Al responder sobre cómo define el amor incondicional, la coach apuntó que ella parte de la idea de que el amor es la fuerza creadora de todo el universo. El amor, aseguró, no quiere sino amar, no desea otra cosa, no le interesa recibir.
Cuando no hay amor, sino prostitución emocional -ejemplifica- es cuando los padres condicionan a los hijos a que si no se portan bien, no los amarán o, cuando alguien pretende que el otro sea como uno mismo, para poder complacerlo con afecto; eso no tienen nada que ver con la fuerza creadora del amor.
"El amor ama incondicionalmente y quiere sólo amar. Abrir el chakra del corazón es fácil, yo propongo: hacer del bien el secreto. Es decir, dar sin que nadie más sepa que se está dando. Por ejemplo, mandar comida a una familia que no tiene, o ayudar a alguien que necesita algo, pero sin esperar que esto venga de vuelta. Pretendemos que cuando damos, recibiremos algo a cambio y lo primero que debemos de descubrir es que eso no es amor".
Y es precisamente cuando el ser humano está en el dar amor y no espera nada a cambio que experimenta la satisfacción de dar, no de recibir y cuando es verdaderamente real, regresa en cantidad y se vuelve un flujo. Cuando se da algo esperando recibir, no se regresa, porque hay un bloqueo a priori.
No hay cultura emocional
Yuliana Arbelaez, quien imparte talleres alrededor del mundo, subrayó que el ser humano no ha gestado una cultura emocional: "nos dan otras asignaturas, pero nadie nos pregunta en la mañana cómo nos sentimos, qué pasa en casa -y en casa nuestros padres han recibido una educación de un cierto tipo, así que esta repiten los modelos- y por ello tenemos una sociedad construida a partir del cerebro izquierdo, con patriarcado y hemos perdido las funciones femeninas del cerebro derecho, que es el creativo".

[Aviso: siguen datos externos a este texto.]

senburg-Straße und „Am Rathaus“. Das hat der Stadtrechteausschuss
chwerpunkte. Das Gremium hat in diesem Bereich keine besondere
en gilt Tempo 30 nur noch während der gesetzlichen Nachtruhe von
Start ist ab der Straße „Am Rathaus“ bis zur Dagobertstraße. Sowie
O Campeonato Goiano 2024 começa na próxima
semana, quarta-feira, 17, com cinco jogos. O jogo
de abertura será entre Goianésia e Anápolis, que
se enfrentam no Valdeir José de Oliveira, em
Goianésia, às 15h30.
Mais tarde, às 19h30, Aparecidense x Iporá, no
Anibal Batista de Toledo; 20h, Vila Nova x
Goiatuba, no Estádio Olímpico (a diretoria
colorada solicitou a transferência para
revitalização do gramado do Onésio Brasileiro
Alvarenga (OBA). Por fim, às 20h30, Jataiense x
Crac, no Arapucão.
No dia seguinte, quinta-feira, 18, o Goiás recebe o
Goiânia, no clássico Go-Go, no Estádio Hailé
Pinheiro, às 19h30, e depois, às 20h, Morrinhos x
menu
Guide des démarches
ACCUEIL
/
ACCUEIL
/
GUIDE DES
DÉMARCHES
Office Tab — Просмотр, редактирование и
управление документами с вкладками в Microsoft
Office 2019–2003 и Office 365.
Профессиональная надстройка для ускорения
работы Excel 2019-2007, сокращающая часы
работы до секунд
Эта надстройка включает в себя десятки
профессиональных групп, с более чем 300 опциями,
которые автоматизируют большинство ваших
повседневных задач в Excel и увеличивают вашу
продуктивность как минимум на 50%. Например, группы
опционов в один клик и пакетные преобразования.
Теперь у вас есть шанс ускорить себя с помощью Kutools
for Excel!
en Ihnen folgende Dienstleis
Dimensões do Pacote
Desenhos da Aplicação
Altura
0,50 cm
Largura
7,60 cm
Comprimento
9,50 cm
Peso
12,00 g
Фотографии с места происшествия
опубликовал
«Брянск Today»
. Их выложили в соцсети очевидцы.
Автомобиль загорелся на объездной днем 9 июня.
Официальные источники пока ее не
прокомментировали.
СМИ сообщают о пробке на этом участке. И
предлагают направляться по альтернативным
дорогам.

La coach puntualizó que en la sociedad está pasando por un momento histórico en que: o se llega a un equilibrio y se trabaja colectivamente, o se acabará con el planeta. Cierta de que el ser humano tiene mucho conocimiento, cree que lo que hace falta es la sabiduría para utilizarlo para el bien de todos. Es por ello que su propuesta constante es trabajar en uno mismo.